National Review’s Yuval Levin hits on what I really don’t like about the Obama Administration:
In one sense, the approach the president is said to be contemplating does fit into a pattern of his use of executive power. That pattern involves taking provocative executive actions on sensitive, divisive issues to isolate people he detests, knowing it will invite a sharp response, and then using the response to scare his own base voters into thinking they are under assault when in fact they are on the offensive. That’s how moving to compel nuns to buy contraception and abortive drugs for their employees became “they’re trying to take away your birth control.†This strategy needlessly divides the country and brings out the worst instincts of people on all sides, but it has obvious benefits for the administration and its allies. Liberals get both the substantive action and the political benefit of calling their opponents radicals and getting their supporters worked up. Obama’s legalization of millions would surely draw a response that could then be depicted as evidence of Republican hostility to immigrants, rather than of Republican hostility to illegal executive overreach that tries to make highly significant policy changes outside the bounds of our constitutional order.
It’s not that he’s liberal. I’ve been through liberal presidents in my lifetime. Despite Clinton being far more damaging on guns than Barack Obama could ever dream of, I never developed the visceral dislike of Clinton Administration that I have for the Obama Administration. Maybe that’s partly psychological. The Clinton years were good. I look back fondly on that time in life. In contrast, the Obama years have been hellish both financially and in always feeling like we’re living on the razors edge just a hair’s breath away from losing everything we thought we believed about this country.
Philosophically, I think Barack Obama is a fairly conventional progressive in the mold of Woodrow Wilson; another ends-justify-the-means president who isn’t above flaming the worst instincts in the populace if it benefits the promotion of his political agenda. But I also can’t help but to take a swipe at Republicans here.

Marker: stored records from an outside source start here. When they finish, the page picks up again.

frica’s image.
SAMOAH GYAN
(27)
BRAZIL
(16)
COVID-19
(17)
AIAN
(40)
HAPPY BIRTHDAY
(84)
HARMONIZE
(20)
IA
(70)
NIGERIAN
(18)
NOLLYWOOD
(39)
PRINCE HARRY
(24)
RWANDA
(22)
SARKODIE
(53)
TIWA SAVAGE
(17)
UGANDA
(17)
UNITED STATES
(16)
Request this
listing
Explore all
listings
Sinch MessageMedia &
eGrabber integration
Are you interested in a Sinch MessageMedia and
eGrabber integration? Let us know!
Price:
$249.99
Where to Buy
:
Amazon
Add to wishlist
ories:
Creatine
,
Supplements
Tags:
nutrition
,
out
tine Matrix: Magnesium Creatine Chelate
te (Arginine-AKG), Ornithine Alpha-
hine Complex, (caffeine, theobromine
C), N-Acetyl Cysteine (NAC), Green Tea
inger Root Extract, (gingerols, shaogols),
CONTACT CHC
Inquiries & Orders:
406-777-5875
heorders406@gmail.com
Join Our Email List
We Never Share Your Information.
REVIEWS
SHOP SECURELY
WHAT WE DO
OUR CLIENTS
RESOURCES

You know what makes Republican cries of overreach ring hollow? Maybe because your guy did it over the howls of the left during the last Administration? I would be the first to agree that Bush’s crimes with executive overreach pale in comparison to Obama’s, but Bush set the stage. You reap what you sow. I’m deeply angry at the Obama surveillance state, but it was Bush who laid the foundation for it. Let’s not kid ourselves.
Many people on the right call on President Obama to be impeached for a his overreach. Like the author of this piece, I am more sympathetic to handing out green cards more liberally than the majority of conservatives. But if he unilaterally, and without legal authority, implements amnesty without action by Congress, I believe he ought to be impeached. That would be a bridge too far for me when it comes to illegal executive actions. I know the consequence of that is President Joe Biden. I’d take it.

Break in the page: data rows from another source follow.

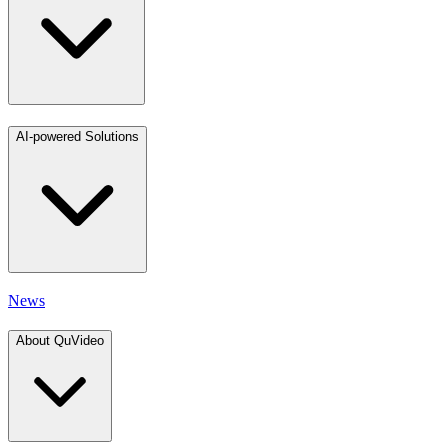
AI-powered Solutions
News
About QuVideo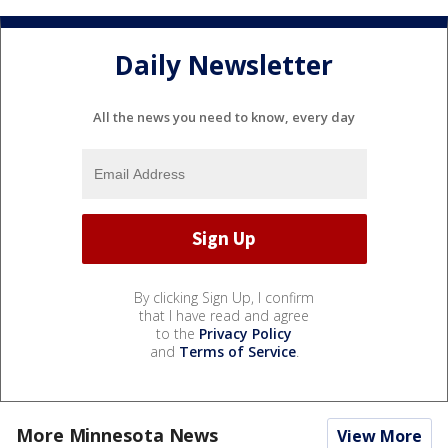
Daily Newsletter
All the news you need to know, every day
By clicking Sign Up, I confirm
that I have read and agree
to the
Privacy Policy
and
Terms of Service
.
More Minnesota News
View More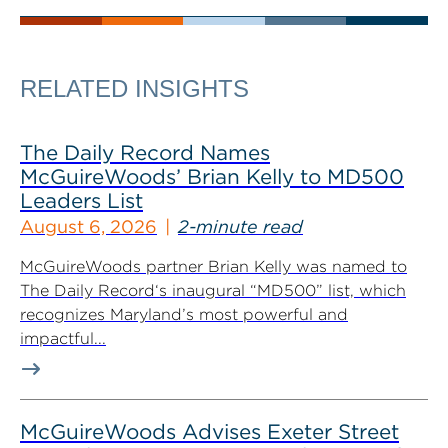
RELATED INSIGHTS
The Daily Record Names
McGuireWoods’ Brian Kelly to MD500
Leaders List
August 6, 2026
2-minute read
McGuireWoods partner Brian Kelly was named to
The Daily Record‘s inaugural “MD500” list, which
recognizes Maryland’s most powerful and
impactful...
McGuireWoods Advises Exeter Street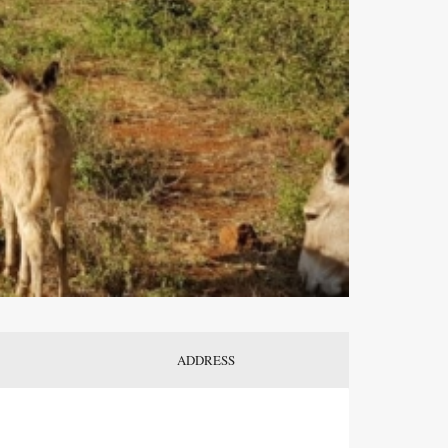
ADDRESS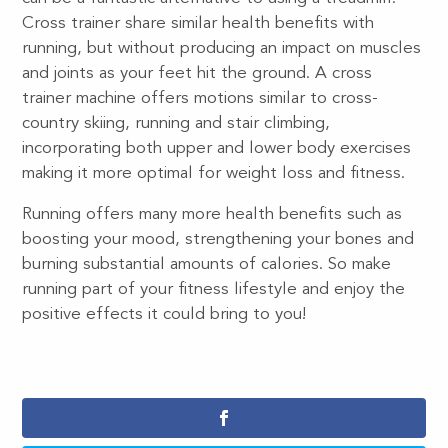
Cross trainer share similar health benefits with
running, but without producing an impact on muscles
and joints as your feet hit the ground. A cross
trainer machine offers motions similar to cross-
country skiing, running and stair climbing,
incorporating both upper and lower body exercises
making it more optimal for weight loss and fitness.
Running offers many more health benefits such as
boosting your mood, strengthening your bones and
burning substantial amounts of calories. So make
running part of your fitness lifestyle and enjoy the
positive effects it could bring to you!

However, you know what makes impeachment politically impossible for the Republicans? You know what makes Obama invite the very idea? Progressives well remember what happened the last time Republicans decided it was a good idea to impeach the last Democratic president over the very important topic to the future of the country: lying about whether he did or did not get a blow job from another consenting adult.
Impeachment is serious business. It should only be for very serious things. But when the GOP made President Clinton only the second President in the US to be impeached by the House, over being dishonest about blow jobs, they cheapened the very idea. Along comes a president who has actually done some things I think may deserve impeachment, and sorry guys, you surrendered the moral high ground.
So Obama won’t be impeached. And you can thank Newt Gringrich for that.